Cloud Pak for Data Upgrade Best Practice
Cloud Pak for Data is evolving fast. New features, fix packs are delivered with new versions. And there's also a lifecycle for Cloud Pak for Data. So customer would like to upgrade for getting the new features, enhancements, fix packs or IBM support. Considering the importance of upgrade, we'd like to share the upgrade best practice by summarized the knowledge, experience and lesson learnt from IBM support team.
Must-know about CPD upgrade
As CPD upgrade impacts the production use, it should be placed as critical importance. Cloud Pak for Data upgrade is not only about technical implementation. It's recommended take Cloud Pak for Data upgrade as a project. A project plan should be ready before the upgrade.There are 3 key phrases for the Cloud Pak for Data upgrade including pre-upgrade, upgrade implementation and post-upgrade. And I'll walk through these 3 parts individually in details later.

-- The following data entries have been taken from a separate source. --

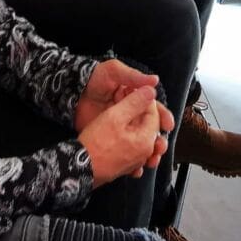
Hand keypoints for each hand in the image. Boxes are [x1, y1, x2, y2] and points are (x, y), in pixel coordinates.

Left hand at [76, 60, 173, 185]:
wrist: (72, 94)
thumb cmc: (93, 79)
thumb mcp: (113, 72)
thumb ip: (133, 76)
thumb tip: (155, 81)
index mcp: (135, 97)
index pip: (153, 109)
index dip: (162, 117)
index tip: (168, 125)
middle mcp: (131, 114)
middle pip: (151, 129)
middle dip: (158, 139)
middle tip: (161, 147)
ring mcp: (122, 128)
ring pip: (141, 144)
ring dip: (149, 153)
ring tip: (151, 160)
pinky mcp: (112, 140)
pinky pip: (125, 153)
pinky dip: (133, 162)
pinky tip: (136, 168)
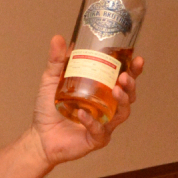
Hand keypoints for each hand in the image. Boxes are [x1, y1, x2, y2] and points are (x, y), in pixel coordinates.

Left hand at [32, 35, 142, 168]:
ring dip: (122, 101)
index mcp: (102, 91)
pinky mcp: (95, 139)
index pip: (123, 80)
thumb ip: (57, 61)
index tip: (138, 59)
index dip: (134, 70)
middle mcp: (107, 108)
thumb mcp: (51, 80)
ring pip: (122, 113)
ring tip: (116, 90)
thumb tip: (58, 38)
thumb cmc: (48, 109)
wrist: (39, 136)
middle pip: (129, 96)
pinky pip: (99, 130)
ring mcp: (104, 124)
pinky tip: (82, 113)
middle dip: (131, 85)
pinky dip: (91, 121)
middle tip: (126, 76)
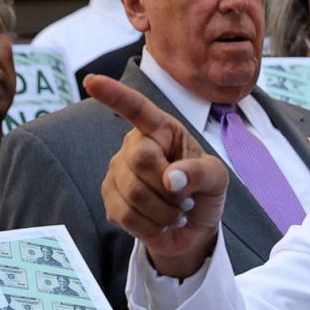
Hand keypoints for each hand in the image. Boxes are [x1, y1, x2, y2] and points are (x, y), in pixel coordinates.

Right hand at [85, 74, 228, 277]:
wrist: (194, 228)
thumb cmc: (204, 192)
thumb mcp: (216, 178)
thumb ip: (200, 172)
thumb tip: (170, 179)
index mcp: (162, 130)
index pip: (137, 109)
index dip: (115, 95)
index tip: (92, 81)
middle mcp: (134, 145)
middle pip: (141, 160)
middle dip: (170, 187)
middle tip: (186, 199)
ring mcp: (117, 172)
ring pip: (133, 193)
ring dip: (165, 212)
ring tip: (177, 212)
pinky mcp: (110, 199)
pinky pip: (126, 215)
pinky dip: (153, 226)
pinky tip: (161, 223)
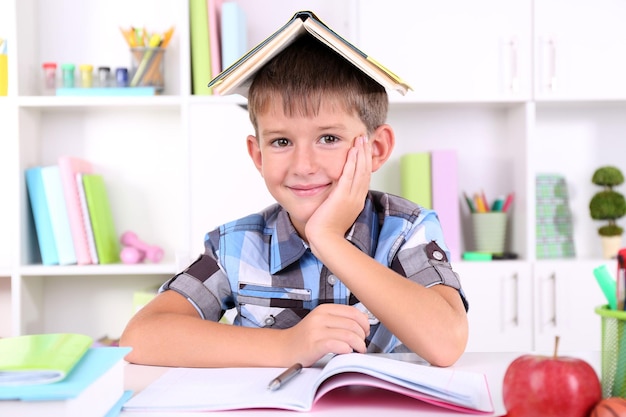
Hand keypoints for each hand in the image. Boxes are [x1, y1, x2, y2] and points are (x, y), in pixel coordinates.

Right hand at [282, 304, 369, 366]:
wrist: (285, 348)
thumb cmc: (305, 337)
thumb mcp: (321, 321)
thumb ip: (339, 319)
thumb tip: (363, 322)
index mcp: (324, 309)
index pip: (353, 311)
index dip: (364, 323)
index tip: (366, 331)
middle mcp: (320, 317)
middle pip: (353, 324)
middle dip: (363, 336)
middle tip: (362, 343)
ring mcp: (316, 330)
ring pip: (348, 335)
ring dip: (358, 345)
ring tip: (358, 350)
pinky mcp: (314, 344)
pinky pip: (337, 345)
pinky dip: (347, 349)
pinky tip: (346, 352)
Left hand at [305, 136, 370, 250]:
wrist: (325, 241)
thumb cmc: (326, 232)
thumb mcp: (335, 214)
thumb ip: (337, 203)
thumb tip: (333, 197)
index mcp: (356, 202)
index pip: (364, 179)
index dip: (364, 164)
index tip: (363, 152)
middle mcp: (357, 198)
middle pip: (365, 172)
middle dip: (366, 154)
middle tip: (365, 139)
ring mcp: (352, 197)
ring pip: (360, 170)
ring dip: (361, 153)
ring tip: (361, 139)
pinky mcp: (343, 196)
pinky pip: (350, 175)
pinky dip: (353, 162)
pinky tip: (353, 151)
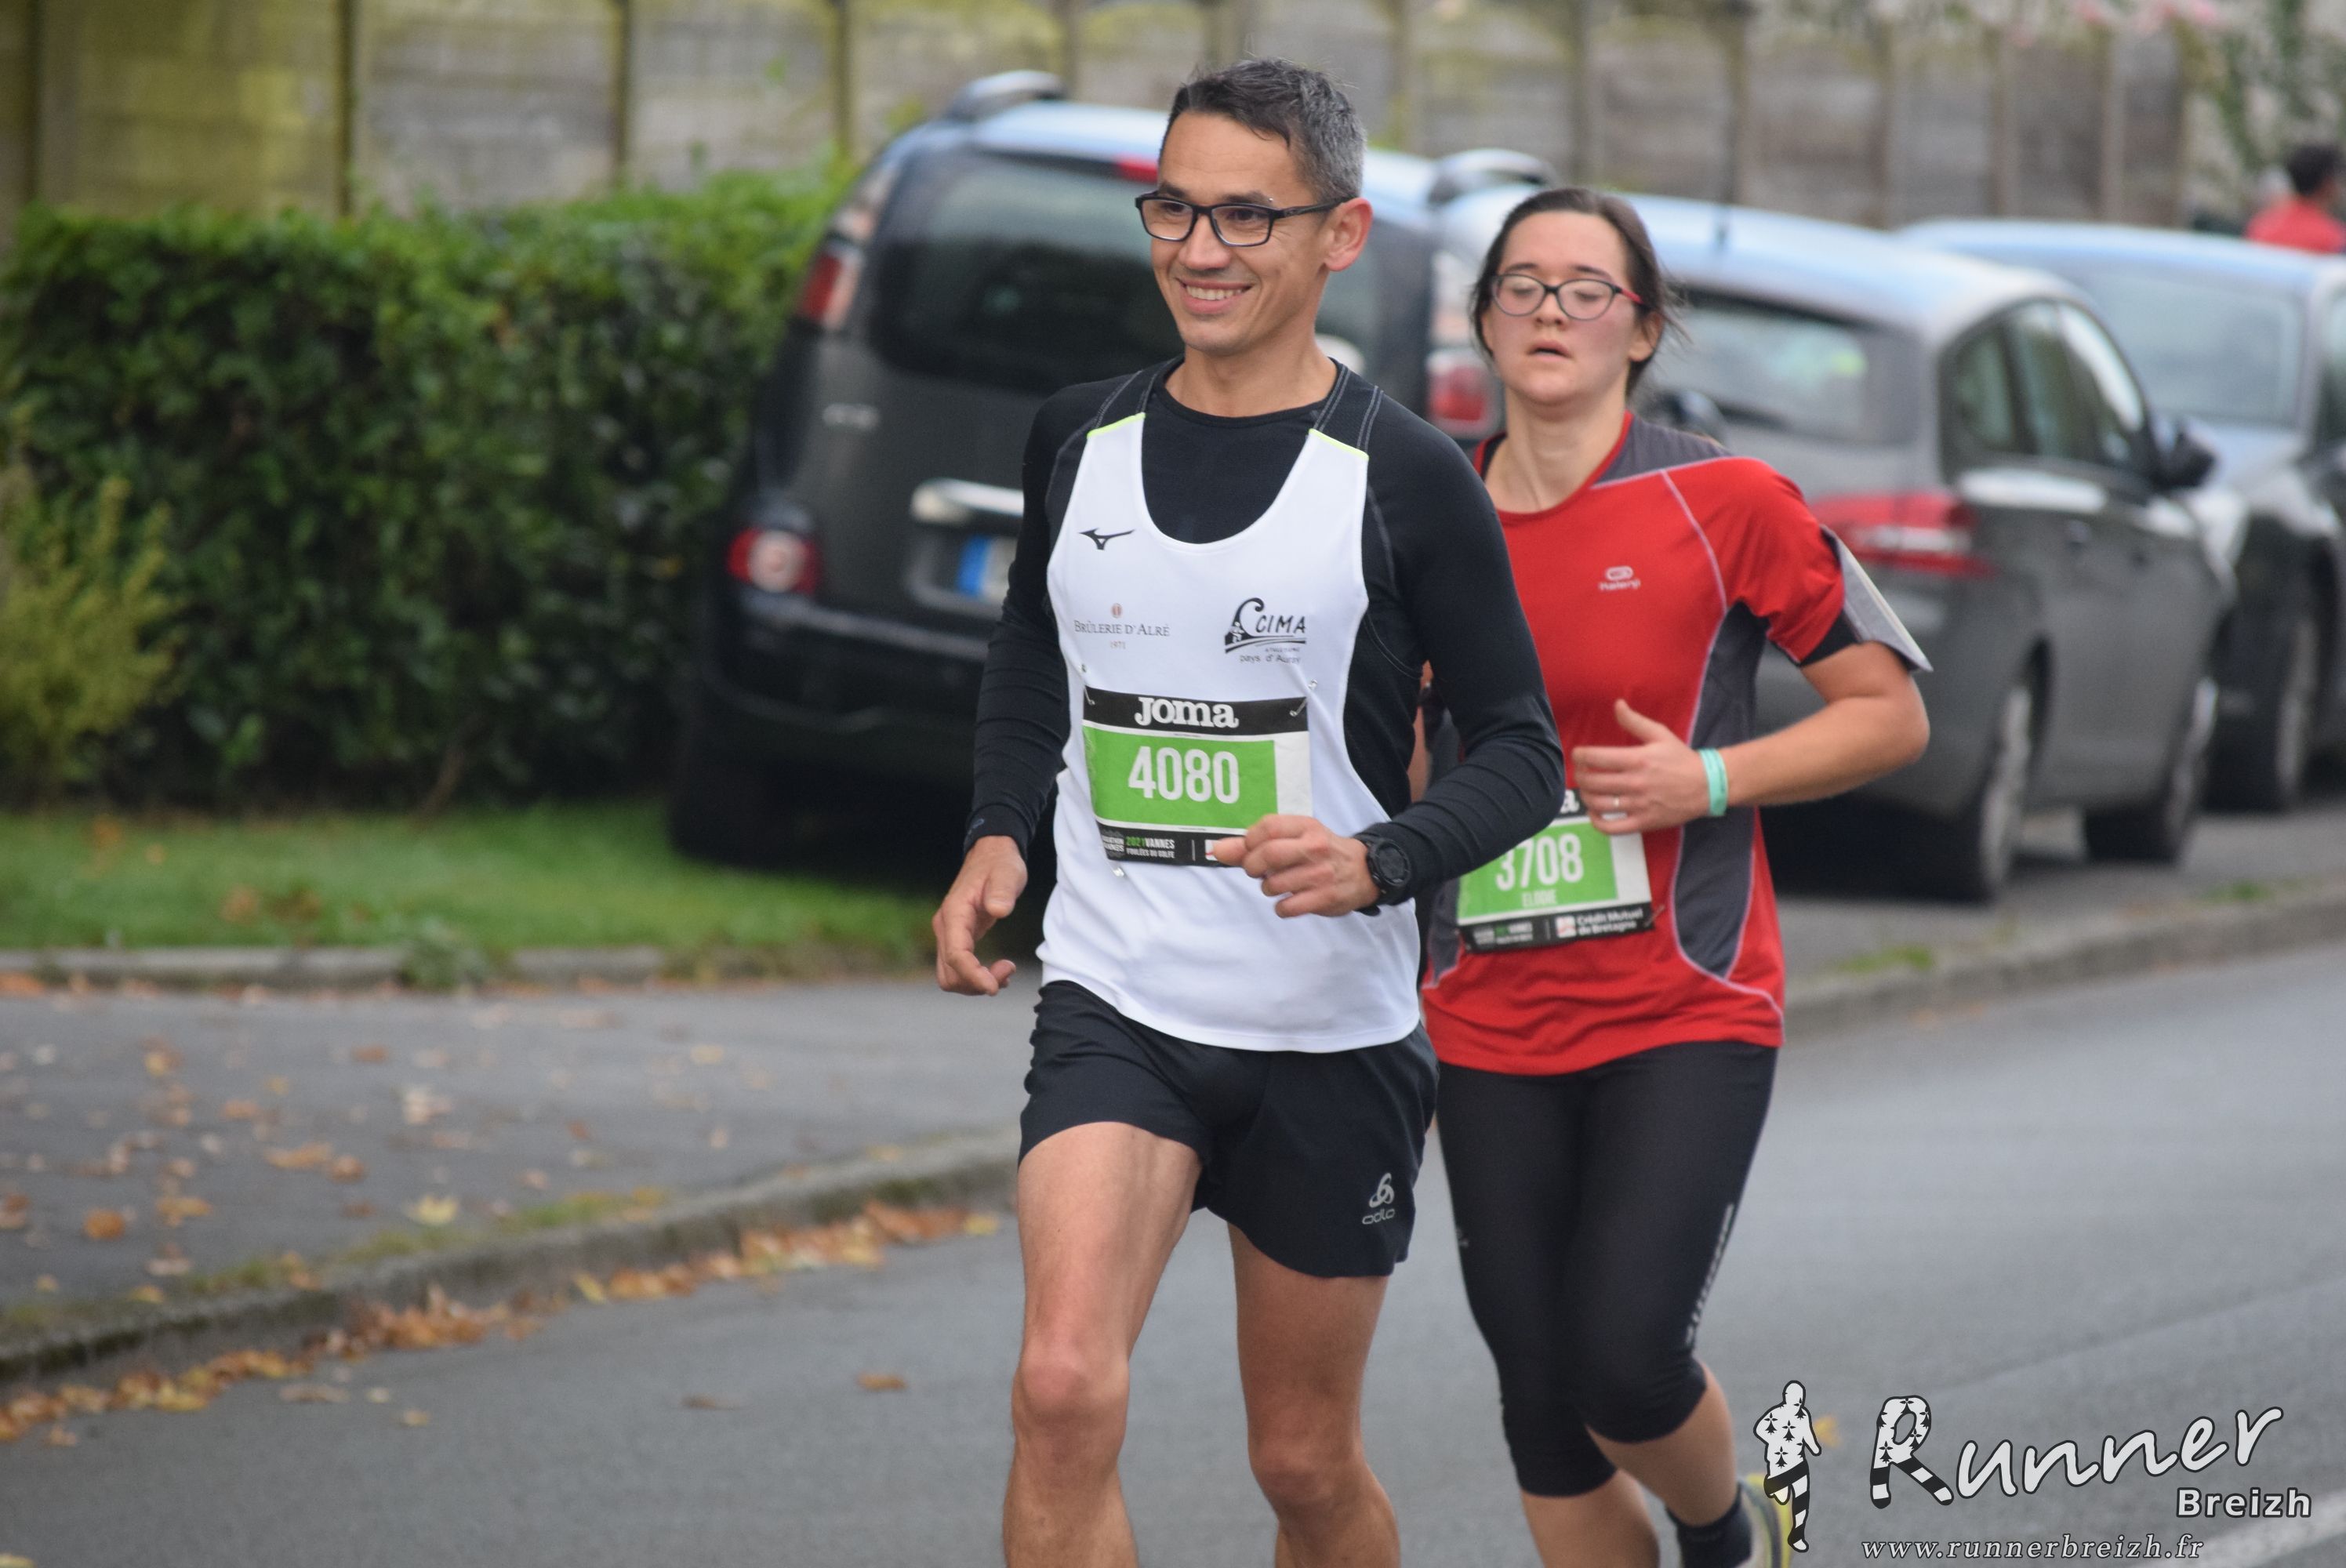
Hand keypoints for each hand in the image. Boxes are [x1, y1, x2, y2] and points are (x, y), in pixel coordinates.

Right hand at [933, 835, 1027, 994]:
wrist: (990, 855)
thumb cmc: (999, 864)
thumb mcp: (1007, 873)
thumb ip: (1002, 891)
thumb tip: (998, 910)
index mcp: (954, 913)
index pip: (956, 956)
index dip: (973, 976)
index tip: (994, 987)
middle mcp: (945, 927)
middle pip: (949, 974)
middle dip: (976, 983)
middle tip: (1008, 971)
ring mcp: (949, 934)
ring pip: (951, 976)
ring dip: (976, 984)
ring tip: (1005, 972)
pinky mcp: (958, 939)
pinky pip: (959, 969)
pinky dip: (976, 978)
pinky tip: (999, 974)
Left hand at [1208, 815, 1377, 917]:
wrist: (1365, 870)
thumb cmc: (1321, 852)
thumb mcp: (1294, 838)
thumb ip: (1253, 844)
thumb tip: (1216, 850)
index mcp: (1306, 827)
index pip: (1267, 827)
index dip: (1249, 841)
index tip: (1251, 850)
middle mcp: (1315, 847)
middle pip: (1267, 854)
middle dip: (1252, 866)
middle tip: (1258, 871)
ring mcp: (1321, 874)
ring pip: (1273, 884)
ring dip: (1268, 888)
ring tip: (1279, 885)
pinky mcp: (1325, 897)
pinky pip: (1287, 907)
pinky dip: (1281, 907)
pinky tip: (1290, 900)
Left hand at [1569, 699, 1712, 834]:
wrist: (1707, 786)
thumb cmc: (1681, 759)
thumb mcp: (1660, 734)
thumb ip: (1635, 721)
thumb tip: (1617, 704)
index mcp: (1637, 759)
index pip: (1595, 758)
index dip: (1579, 756)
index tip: (1577, 755)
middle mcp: (1635, 783)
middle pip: (1592, 782)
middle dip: (1579, 776)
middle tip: (1580, 772)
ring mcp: (1639, 805)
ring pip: (1598, 804)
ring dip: (1585, 797)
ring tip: (1586, 790)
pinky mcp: (1643, 822)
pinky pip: (1612, 828)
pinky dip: (1596, 822)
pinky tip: (1595, 812)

In this article, let's start with the upgrade plan which covers the basics about the 3 key phrases mentioned above.
An upgrade plan matters
The upgrade plan could be divided into 3 parts: pre-upgrade, upgrade implementation and post-upgrade.1. Pre-upgrade
1) Decide the target Cloud Pak for Data and OpenShift versions
Different customers may have different choices or preferences. Some customers always want the latest Cloud Pak for Data version. While others maybe more conservative. Compared to the latest major release, they would like to just upgrade their product to a prior major one which they deem as more stable.
Once the target Cloud Pak for Data version decided, the OpenShift version and the storage can also be decided accordingly.2) Take backup as part of the upgrade
The purpose of the backup is to ensure the production cluster could be restored in case there's critical upgrade failure. The backup of the cluster is comprised of the Openshift part and the Cloud Pak for Data part.
There are some technical differences between the backup and restore service of CPD 3.5 and that of CPD 4.0. Depending on your Cloud Pak for Data version, you can implement the backup with the backup and restore service accordingly.Note:
The backup supported by CPD 3.5 and 4.0 is still offline backup.3) Evaluate and decide the time windowThere will be service outrage during Cloud Pak for Data upgrade and a time window is required.
The time window mostly depends on the services installed on your Cloud Pak for Data cluster. It's recommended discussing with the end-users about the time window and timing about the upgrade as the production use would be impacted. And the end-users should be informed and get prepared for it. And they are supposed to stop the environment runtimes (Jupyter Notebooks, JupyterLab, RStudio, etc) and scheduled jobs before the upgrade. This can help to lower the risk of upgrade.4) Get the required images and libraries ready
It's not only about download but also about the validation of the the images and libraries for the upgrade.
5) Work out the runbook for the upgrade
The runbook may include the upgrade of OpenShift, Storage (e.g. Portworx, ODF) and Cloud Pak for Data. You can work out the runbook following IBM documentation. And it's recommended you validate it in a test cluster.
6) Get the resource and necessary support from customer's IT team
IT team's support should be ready for resolving any infrastructure related issues incurred during the upgrade including Network, Hardware, etc. An urgent contact list is recommended. 7)Sort out the list of technical limitation or know issues for the upgrade
This could be done by checking the IBM documentation about each service to be upgraded. 2. Upgrade implementation
1)Pre-check before the upgrade
Capture the cluster state and make sure the cluster is in healthy status before the upgrade.
2)Implement the upgrade following the runbook prepared in pre-upgrade phrase
Record the commands and the corresponding results during the upgrade. For each service upgrade, make sure it is in healthy status after the upgrade before you proceeding with the upgrade of another service.
Be cautious about the rollback. The rollback during the upgrade from 3.5 to 4.0.X is not supported. Even for the upgrade from 3.0.1 to 3.5, the rollback for some services are not supported, e.g. WML.
Reach out to IBM Support for the help and assistance if needed.
Restore should be the last resort.3. Post-upgrade1)Validation
Capture the cluster state and make sure the cluster is in healthy status. Enable the route and Cronjob suspended in the Pre-upgrade phrase. Some sanity tests from the end-users is also recommended.
For the upgrade to another major version, some migration efforts maybe required. For example, there are version changes of environment runtimes and machine learning framework supported by Cloud Pak for Data for upgrade from CPD 3.5 to 4.0. Because of this, there will be incompatibility issues and the data scientists may have to make some code changes to their notebooks.3)An enablement workshop about the new version for the end-users
There are platform architecture and design changes when upgrading to a new major version. An enablement workshop can get the end-users used to the new version in a shorter time.
In this article, we introduced the overview of Cloud Pak for Data upgrade and the upgrade plan which covers the basics about the phrases pre-upgrade, upgrade implementation and post-upgrade. I'll walk through the tasks involved in these 3 phrases individually in details later in another articles.